An object with a mass of #125 g# is dropped into #750 mL# of water at #0^@C#. If the object cools by #40 ^@C# and the water warms by #3 ^@C#, what is the specific heat of the material that the object is made of?

1 Answer
Apr 19, 2016

#c_{object}=1.88J/{g\quad^o C}=0.45\text{cal}/{g\quad^o C}#

Explanation:

Because energy is conserved, the heat gained by the water equals the heat lost by the object.

#Q_{object}=-Q_{water}#

The minus sign is there because one object is losing heat while the other is absorbing heat.

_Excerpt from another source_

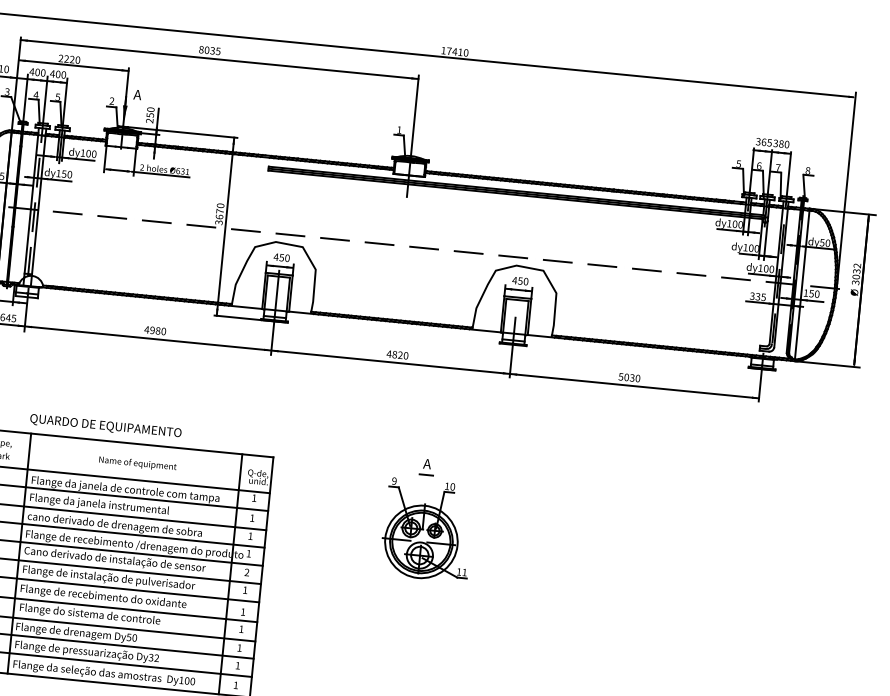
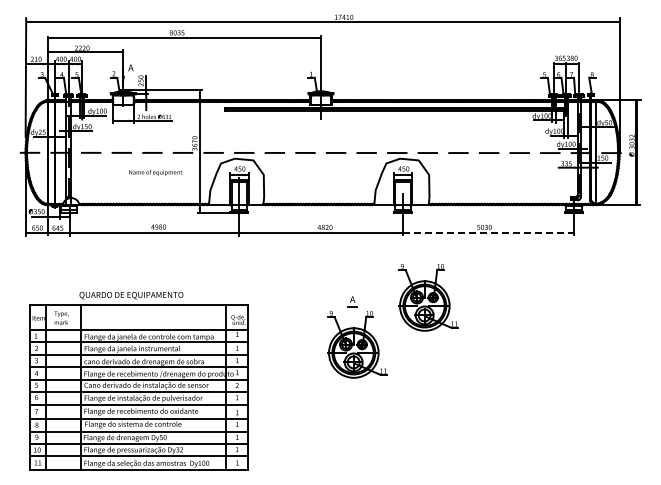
line: (634, 385) -> (488, 232), solid -> dashed
text: (137, 463) -> (155, 172), moved
part: (538, 471) -> (428, 297), added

The specific heat of water is known, #\quad c_{water}=4.18 J/{g\quad^o C}#

1 mL of water is the same as 1 gram of water so #m_{water}=750 g#

We have that #Q=mc\Delta T#, so

#Q_{object}=-Q_{water}#

#m_{object} \quad c_{object} \quad \Delta T_{object}=-m_{water}\quad c_{water} \quad \Delta T_{water}#

Substitute known values and obtain: #\quad c_{object}=1.88J/{g\quad^o C}#

If you want the units of the answer to be in terms of calories, #\text{cal}/{g\quad^o C}#, use the unit conversion #1 cal=4.18J#

#c_{object}=0.45\text{cal}/{g\quad^o C}#